Welcome to our discussion on the controversial film “Salo.” Delve into the intriguing question: Is Salo based on a true story? Let’s uncover the truth behind this dark and disturbing masterpiece.
Is Salo Based On A True Story?
Is it any good? Well, I must admit that I am not a great admirer of Pasolini. Personally, I find his movies quite unbearable, and “Salò” is no exception. However, unlike his Trilogy of Life (“The Decameron,” “Canterbury Tales,” “Arabian Nights”), where he displayed some flair and humor, this particular film takes a different approach.
Pasolini’s style has always leaned towards the ponderous side. In “Salò,” it becomes heavily oppressive and didactic. The film utilizes static tableaux-style framing, deliberately slow pacing, devoid of any humor, and features actors who embody concepts rather than fully fleshed-out characters. While Pasolini uses De Sade’s “120 Days of Sodom” as a framework and a pointed commentary, “Salò” is actually inspired by real events that occurred in the Republic of Salò in Northern Italy. During that time, a group of wealthy fascists abducted numerous young men and women, subjecting them to degradation before ultimately killing them. Pasolini stages each scene as a demonstration of degradation and cruelty, unflinchingly capturing the horrific events.
Please note that the opinions expressed here are those of the author and may not reflect the views of others.
Were the actors in Salo hurt?
Despite the somber tone of the film, actress Hélène Surgère, in an interview included in the Criterion Collection box set, revealed that the atmosphere on the set was surprisingly light-hearted. Surgère emphasized that none of the teenage actors were harmed or traumatized during the production. In fact, the presence of inexperienced teenage actors brought a sense of happiness and even fun to the set, with the cast frequently engaging in playful pranks. Surgère also mentioned that the true nature of the film was only realized during the premiere when the filmmakers saw the finished product. She noted that the movie truly came together in the editing room, and the grimness of the final result was a revelation to the creators themselves.

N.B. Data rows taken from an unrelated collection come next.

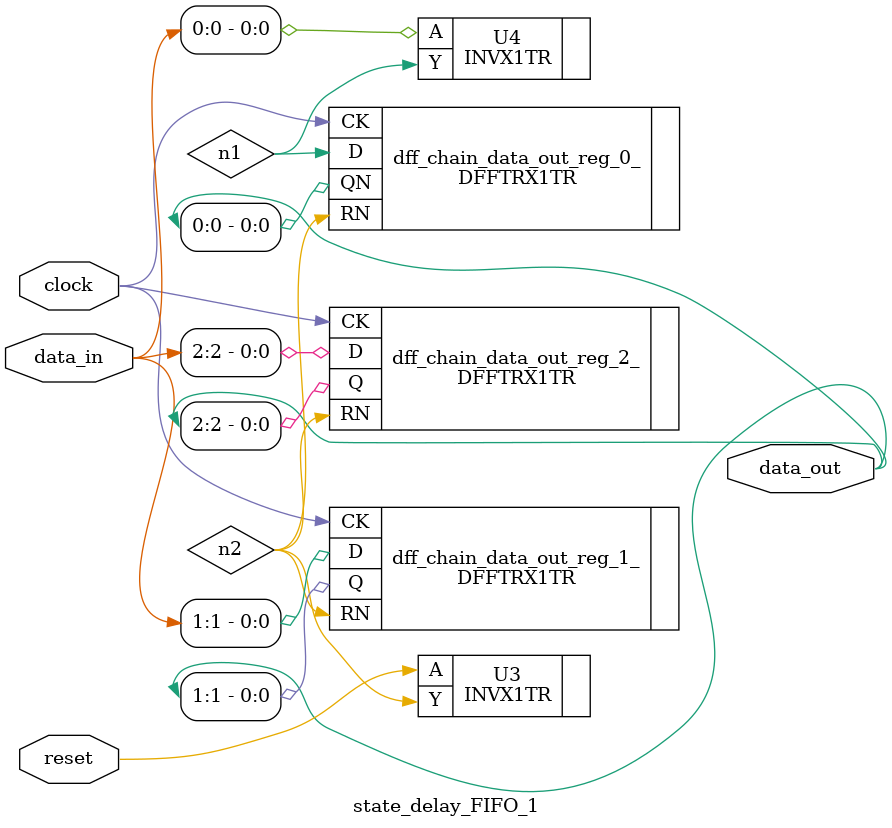
<source format=v>


module state_delay_FIFO_1 ( clock, reset, data_in, data_out );
  input [2:0] data_in;
  output [2:0] data_out;
  input clock, reset;
  wire   n1, n2;

  DFFTRX1TR dff_chain_data_out_reg_0_ ( .D(n1), .RN(n2), .CK(clock), .QN(
        data_out[0]) );
  DFFTRX1TR dff_chain_data_out_reg_1_ ( .D(data_in[1]), .RN(n2), .CK(clock), 
        .Q(data_out[1]) );
  DFFTRX1TR dff_chain_data_out_reg_2_ ( .D(data_in[2]), .RN(n2), .CK(clock), 
        .Q(data_out[2]) );
  INVX1TR U3 ( .A(reset), .Y(n2) );
  INVX1TR U4 ( .A(data_in[0]), .Y(n1) );
endmodule


</source>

Is the movie Salo illegal?
The film did not face a ban in the United States and received a limited release in October 1977. However, it was banned in Ontario, Canada. In 1994, a noteworthy incident occurred in Cincinnati, Ohio, where an undercover policeman rented the film from a local gay bookstore and subsequently arrested the owners on charges of “pandering”. In response, a group of prominent artists, including Martin Scorsese and Alec Baldwin, along with scholars, rallied together and signed a legal brief arguing for the film’s artistic merit. Eventually, the Ohio state court dismissed the case due to the violation of the owners’ Fourth Amendment rights by the police. The court did not directly address the question of whether the film was obscene, as it was dismissed on procedural grounds..
While Salò may not be directly based on a true story, it draws inspiration from real historical events and the writings of the Marquis de Sade. Pasolini’s intent was to craft a scathing critique of power, fascism, and the degradation of human morality. The film continues to provoke thought, debate, and discomfort among viewers, exemplifying the lasting impact of Pasolini’s artistic vision.